* TO DO
(A) In the passage about Ponder's life, what did she credit for much of her longevity?
(B) Write the next part of the passage about Ponder's life, picking up after its final sentence.

Ponder had stayed active and healthy all her life, her son said.
She would tell stories about her childhood in Ocala, when all the families on her street put up fences in their yards to keep children out of the cows' way, he said.
"They used to have cattle drives down the center of town. There were dirt roads, and everybody walked most everywhere," Carswell Ponder said. "She attributed a lot of her longevity to that, all that walking."
She could talk about the sinking of the Titanic and the Hindenberg disaster and about listening to President Woodrow Wilson address the 1916 graduating class at West Point. She recalled voting in 1920 when women were first allowed to cast ballots and seeing the first automobile drive through Ocala.
"All the things through history in the last century, she remembered," her son said. "Her mind was so sharp, she could go way back to her early childhood. She took it all in."

* RAW DATA
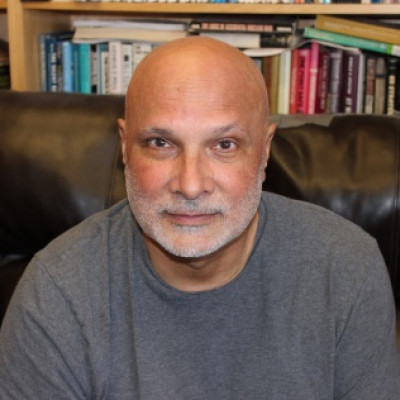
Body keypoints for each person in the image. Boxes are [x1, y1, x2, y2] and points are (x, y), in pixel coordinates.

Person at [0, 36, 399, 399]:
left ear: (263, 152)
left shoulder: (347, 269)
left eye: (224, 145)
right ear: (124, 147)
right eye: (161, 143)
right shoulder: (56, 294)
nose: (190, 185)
---
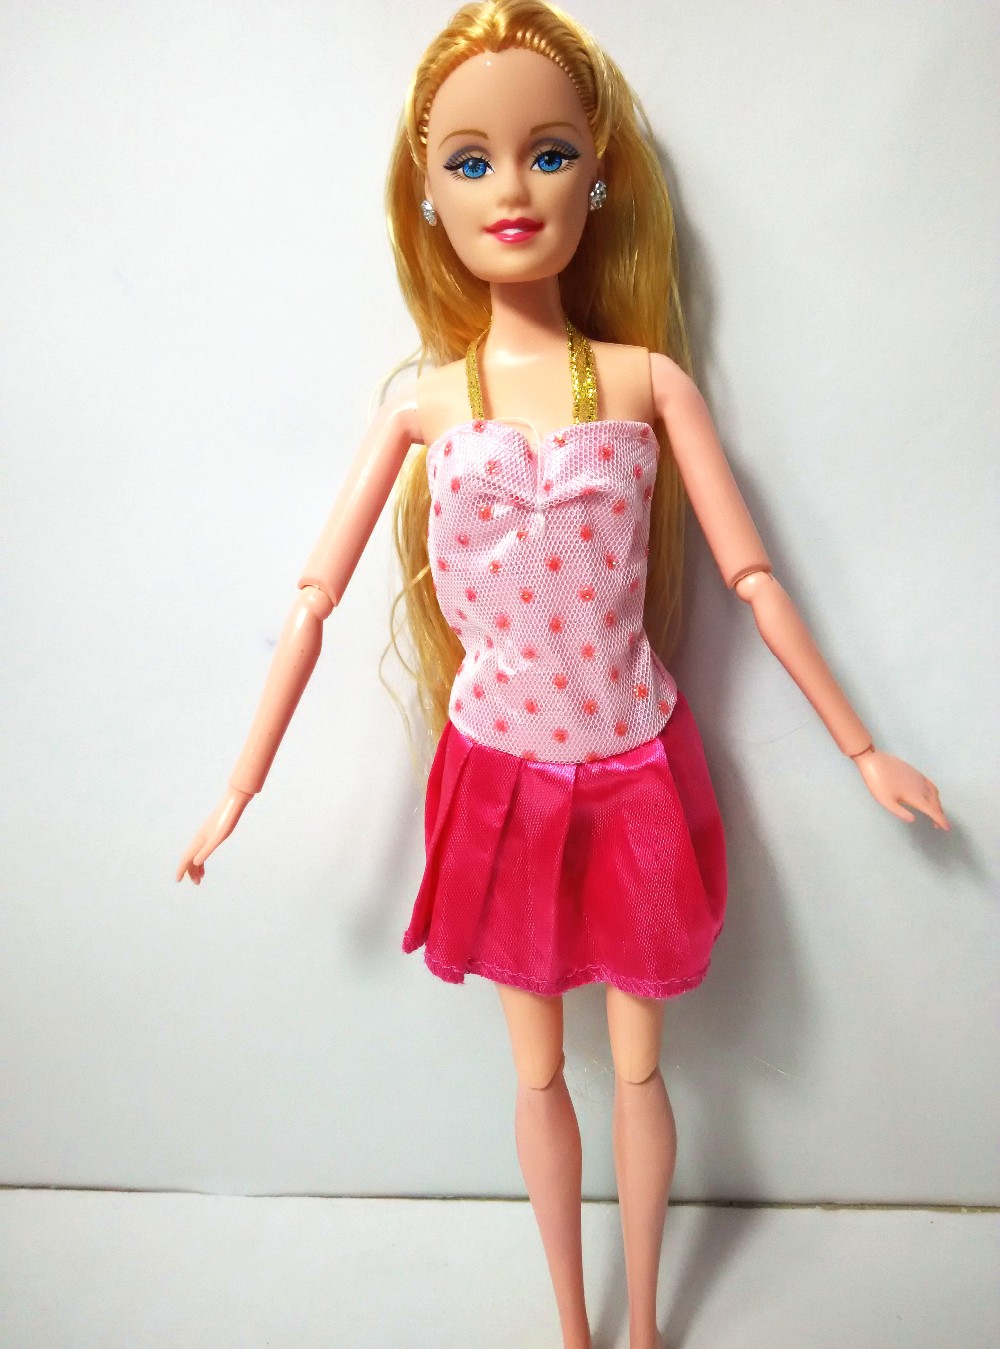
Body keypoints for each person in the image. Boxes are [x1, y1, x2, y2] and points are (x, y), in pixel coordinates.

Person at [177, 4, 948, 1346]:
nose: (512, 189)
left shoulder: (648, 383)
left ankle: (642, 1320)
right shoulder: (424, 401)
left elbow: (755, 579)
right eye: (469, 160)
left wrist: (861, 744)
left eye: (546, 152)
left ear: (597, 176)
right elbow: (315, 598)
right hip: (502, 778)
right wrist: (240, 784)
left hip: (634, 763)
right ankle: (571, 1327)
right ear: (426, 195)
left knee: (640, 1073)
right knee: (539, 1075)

* ACTIVITY ANSWERS
(A) All the walking she did growing up in Ocala.

(B)
Ponder was born Sept. 3, 1898, in Ocala. She lived most of her life in her hometown, though she attended high school in North Carolina and spent a short time working as a bookkeeper in Boston.
She married bookkeeper Lester William Ponder in 1928 in Ocala. He died in 1958, and Ponder long outlived her seven siblings, her son said.
The homemaker always maintained a positive outlook and a curiosity about the world, Carswell Ponder said.
She was a devout Roman Catholic and went to Mass every Sunday. She took cruises and traveled to Europe and Canada. She liked to read and listened to books on tape after her eyesight deteriorated.
"She just tried to enjoy each day as it came," her son said.
Ponder also is survived by another son, Phil Ponder, 77, of Nashville.